Assemblee! Nome forse desueto, antico, nostalgico, militante, …
Avremmo potuto usare espressioni più altisonanti come: koinonia, comunione, convenire, …
Già, cosa cela questo nome, quale attesa, quale opportunità?
Vogliono essere il radunarsi di credenti che hanno il piacere di ritrovarsi, uniti dalla comune passione per l’annuncio del vangelo, missione che il Signore ha lasciato alla sua Chiesa.
Così ecco la proposta di radunarci nelle nostre chiese (quelle in muratura, con la c minuscola) per raccontarci, per dirci dove siamo, come siamo, quale volto cerchiamo di avere, come ci piacerebbe essere, per lasciarci interrogare dal Signore sul volto che lui vorrebbe che noi avessimo.
Sì perché i treni hanno binari su cui viaggiano e stazioni da cui passano, percorrendo l’identico tragitto, facendo le medesime tappe, ostacolati solo da imprevisti e scioperi. Una comunità viva no! E’ ogni giorno chiamata ad inventarsi rispondendo alle situazioni che invitano ad annunciare il vangelo, a raccogliere e seminare speranza.
Allora dobbiamo raccontarci quanto stiamo vivendo, come stiamo cercando di rispondere alle sfide.

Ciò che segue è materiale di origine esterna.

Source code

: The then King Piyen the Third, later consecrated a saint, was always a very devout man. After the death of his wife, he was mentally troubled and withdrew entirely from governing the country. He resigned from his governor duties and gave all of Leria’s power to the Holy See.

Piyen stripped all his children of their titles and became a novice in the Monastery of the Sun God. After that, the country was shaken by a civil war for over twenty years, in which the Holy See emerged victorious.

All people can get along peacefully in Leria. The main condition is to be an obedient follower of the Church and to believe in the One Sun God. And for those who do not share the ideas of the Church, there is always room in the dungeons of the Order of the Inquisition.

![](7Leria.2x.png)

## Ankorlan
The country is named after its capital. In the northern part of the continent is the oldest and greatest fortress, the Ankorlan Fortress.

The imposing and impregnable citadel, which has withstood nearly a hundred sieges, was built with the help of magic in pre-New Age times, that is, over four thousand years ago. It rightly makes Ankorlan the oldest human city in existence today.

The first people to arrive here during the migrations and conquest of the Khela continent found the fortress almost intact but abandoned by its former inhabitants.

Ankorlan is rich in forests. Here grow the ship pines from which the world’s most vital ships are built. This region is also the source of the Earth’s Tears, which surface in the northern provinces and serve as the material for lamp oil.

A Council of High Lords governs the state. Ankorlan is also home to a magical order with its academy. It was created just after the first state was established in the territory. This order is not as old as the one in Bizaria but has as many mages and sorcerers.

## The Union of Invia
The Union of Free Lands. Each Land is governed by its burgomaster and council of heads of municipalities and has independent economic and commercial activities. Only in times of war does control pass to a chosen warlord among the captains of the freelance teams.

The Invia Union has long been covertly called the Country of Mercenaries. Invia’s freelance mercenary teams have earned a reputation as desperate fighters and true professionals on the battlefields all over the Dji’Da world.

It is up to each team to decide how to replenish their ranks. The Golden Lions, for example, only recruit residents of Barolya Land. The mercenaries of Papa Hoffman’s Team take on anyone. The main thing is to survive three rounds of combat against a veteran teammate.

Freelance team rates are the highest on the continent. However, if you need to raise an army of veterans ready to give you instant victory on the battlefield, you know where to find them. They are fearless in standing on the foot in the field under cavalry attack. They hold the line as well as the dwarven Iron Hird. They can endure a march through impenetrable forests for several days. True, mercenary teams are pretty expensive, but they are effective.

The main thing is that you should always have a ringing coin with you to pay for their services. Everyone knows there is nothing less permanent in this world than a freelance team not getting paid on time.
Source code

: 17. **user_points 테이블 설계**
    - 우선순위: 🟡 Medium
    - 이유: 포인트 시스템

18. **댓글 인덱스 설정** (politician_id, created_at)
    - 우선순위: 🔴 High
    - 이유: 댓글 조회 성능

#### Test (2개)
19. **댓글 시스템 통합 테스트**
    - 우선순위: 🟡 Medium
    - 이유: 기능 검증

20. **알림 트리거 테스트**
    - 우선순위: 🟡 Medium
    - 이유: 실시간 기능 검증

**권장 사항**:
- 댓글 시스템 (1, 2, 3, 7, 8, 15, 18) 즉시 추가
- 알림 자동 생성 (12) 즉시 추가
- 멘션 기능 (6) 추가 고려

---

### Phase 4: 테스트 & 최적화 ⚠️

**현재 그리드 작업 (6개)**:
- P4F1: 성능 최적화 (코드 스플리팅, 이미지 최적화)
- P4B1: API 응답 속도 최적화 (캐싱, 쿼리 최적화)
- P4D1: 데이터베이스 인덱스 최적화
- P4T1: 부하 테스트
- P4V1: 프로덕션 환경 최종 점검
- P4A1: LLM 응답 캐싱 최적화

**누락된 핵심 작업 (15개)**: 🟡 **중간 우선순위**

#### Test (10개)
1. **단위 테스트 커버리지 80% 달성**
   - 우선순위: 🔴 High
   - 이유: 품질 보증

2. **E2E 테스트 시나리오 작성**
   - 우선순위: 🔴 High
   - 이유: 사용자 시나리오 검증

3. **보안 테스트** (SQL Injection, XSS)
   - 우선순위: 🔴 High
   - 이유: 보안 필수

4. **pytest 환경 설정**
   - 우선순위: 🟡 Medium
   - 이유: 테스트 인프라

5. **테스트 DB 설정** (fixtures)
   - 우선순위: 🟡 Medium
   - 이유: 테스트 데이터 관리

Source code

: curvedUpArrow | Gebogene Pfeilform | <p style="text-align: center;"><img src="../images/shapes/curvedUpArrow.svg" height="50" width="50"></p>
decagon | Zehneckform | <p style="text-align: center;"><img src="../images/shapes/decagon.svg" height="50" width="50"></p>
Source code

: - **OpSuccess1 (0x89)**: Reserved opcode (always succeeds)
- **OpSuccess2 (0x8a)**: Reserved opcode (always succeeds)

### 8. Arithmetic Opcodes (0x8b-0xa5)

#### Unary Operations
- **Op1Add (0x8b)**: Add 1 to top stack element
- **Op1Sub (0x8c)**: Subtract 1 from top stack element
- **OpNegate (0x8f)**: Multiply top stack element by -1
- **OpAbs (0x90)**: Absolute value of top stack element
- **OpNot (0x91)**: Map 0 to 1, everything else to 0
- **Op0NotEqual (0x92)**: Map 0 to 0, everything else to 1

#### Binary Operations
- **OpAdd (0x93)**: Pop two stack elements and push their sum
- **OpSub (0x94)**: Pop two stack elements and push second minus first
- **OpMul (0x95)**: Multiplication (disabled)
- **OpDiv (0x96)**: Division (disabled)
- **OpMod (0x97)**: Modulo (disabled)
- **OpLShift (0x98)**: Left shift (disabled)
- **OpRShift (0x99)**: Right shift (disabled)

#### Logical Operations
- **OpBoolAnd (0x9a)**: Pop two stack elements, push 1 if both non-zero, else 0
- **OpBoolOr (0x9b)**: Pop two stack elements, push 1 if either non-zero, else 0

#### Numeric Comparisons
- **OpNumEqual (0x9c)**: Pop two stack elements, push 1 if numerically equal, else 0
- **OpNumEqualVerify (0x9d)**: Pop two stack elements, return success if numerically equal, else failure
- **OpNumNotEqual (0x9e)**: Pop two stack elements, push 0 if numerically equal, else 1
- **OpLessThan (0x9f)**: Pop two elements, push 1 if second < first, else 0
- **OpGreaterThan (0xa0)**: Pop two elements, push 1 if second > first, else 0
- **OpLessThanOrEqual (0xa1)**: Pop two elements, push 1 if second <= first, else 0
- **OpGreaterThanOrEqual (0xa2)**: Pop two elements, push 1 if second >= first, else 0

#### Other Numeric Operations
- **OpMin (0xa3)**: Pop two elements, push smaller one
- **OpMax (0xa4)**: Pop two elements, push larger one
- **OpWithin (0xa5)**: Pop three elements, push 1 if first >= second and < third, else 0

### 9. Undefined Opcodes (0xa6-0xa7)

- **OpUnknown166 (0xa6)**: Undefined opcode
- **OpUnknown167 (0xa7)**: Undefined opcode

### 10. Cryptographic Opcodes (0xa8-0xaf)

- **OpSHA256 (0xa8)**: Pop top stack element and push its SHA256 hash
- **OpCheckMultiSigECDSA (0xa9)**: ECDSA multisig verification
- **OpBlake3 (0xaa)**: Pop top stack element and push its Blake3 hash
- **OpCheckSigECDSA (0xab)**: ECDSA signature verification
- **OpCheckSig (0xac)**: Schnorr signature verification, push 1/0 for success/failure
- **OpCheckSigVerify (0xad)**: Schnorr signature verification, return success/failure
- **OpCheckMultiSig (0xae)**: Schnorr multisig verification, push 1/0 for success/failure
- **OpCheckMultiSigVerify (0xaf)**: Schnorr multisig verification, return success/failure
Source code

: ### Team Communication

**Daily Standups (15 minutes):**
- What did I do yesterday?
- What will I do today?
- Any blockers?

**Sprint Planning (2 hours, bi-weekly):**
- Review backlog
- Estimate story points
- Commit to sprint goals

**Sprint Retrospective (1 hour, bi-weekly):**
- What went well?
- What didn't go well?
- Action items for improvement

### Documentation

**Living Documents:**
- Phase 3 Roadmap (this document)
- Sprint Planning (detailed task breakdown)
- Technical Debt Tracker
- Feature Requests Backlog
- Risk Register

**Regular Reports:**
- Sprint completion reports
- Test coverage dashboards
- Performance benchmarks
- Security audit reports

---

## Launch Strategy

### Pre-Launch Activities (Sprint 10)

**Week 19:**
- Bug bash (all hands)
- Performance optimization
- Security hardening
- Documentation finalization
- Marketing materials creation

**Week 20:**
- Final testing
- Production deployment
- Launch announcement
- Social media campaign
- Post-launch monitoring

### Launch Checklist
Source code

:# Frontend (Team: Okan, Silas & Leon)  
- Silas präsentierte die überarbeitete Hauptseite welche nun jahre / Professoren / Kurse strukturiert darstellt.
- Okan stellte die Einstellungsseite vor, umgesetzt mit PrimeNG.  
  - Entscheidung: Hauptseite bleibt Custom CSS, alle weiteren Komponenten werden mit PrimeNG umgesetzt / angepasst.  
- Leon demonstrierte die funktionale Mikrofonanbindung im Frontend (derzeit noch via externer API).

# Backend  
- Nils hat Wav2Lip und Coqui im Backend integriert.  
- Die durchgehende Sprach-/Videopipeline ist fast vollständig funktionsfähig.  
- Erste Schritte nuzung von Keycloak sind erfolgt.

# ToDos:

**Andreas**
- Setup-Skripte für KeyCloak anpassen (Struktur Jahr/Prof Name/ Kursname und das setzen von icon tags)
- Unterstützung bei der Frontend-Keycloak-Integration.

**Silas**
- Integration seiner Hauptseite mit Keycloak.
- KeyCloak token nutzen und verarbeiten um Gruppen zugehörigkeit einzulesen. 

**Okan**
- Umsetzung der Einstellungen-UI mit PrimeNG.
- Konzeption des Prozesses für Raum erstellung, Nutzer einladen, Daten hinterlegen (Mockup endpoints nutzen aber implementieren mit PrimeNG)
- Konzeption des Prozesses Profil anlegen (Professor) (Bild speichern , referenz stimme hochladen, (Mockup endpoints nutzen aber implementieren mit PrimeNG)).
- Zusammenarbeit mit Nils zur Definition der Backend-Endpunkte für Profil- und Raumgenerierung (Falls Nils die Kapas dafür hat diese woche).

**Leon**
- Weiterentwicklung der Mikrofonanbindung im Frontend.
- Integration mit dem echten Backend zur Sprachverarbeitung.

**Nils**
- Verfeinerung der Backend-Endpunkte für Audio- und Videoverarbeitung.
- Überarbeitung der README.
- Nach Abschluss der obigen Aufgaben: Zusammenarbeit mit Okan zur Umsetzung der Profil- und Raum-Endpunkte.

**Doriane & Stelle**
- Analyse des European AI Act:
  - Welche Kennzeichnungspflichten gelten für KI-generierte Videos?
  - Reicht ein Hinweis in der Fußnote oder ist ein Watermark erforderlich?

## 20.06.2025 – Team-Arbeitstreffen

Ci deve essere uno spazio in cui ciascuno possa raccontare agli altri il suo esserci, il suo avere dei sogni, dei desideri. Un tempo in cui poter esprimere le proprie perplessità e le proprie fatiche. Un luogo in cui incrociare altri volti e altre storie, in cui accorgersi di non essere solo, sola.
Allora anche lì non si conclude niente! Non è un luogo del fare!
Ebbene sì, non lo è, non lo sono! Le assemblee sono il contesto dell’essere non del fare. Il luogo dove riconoscere la propria identità, il proprio volto!
Ma è proprio da qui che deve partire la vita della comunità cristiana, da questo aver condiviso una riflessione e un pensiero.
Sono queste assemblee un esercizio straordinario, non usuale, eppure non dovrebbe essere così.
Sogno il ritrovarsi dei credenti, il loro convenire domenicale, come un appuntamento desiderato tanto da arrivarci prima, molto prima dell’ora stabilita. In questo radunarsi così anticipato si ha modo di salutarsi, di raccontarsi, anche e soprattutto a partire dal vangelo, da quella parola che, ascoltata la settimana precedente, dovrebbe aver orientato la propria settimana. Un tempo in cui prepararsi e preparare la celebrazione eucaristica, un‘occasione perché ciascuno trovi il proprio posto nella comunità e nell’imminente celebrazione. Così anche la fine della celebrazione potrebbe essere accompagnata da un darsi delle indicazioni, da un salutarsi per un arrivederci alla prossima domenica.
Si queste assemblee potrebbero essere il propedeutico allenamento a questo radunarci con maggior agio, di più ampio respiro, di più forte proposta.
Intanto proviamo a comprenderne il senso e a farcene partecipi.
D’altra parte desiderando una profonda partecipazione, perché la voce di tutti possa essere ascoltata, abbiamo anche messo a disposizione un questionario che tutti sono invitati a compilare e riporre nelle urne poste in fondo alle nostre chiese. Troppo grande è il desiderio di poter davvero raccogliere il pensiero di tutti per continuare a edificare una comunità viva e autentica.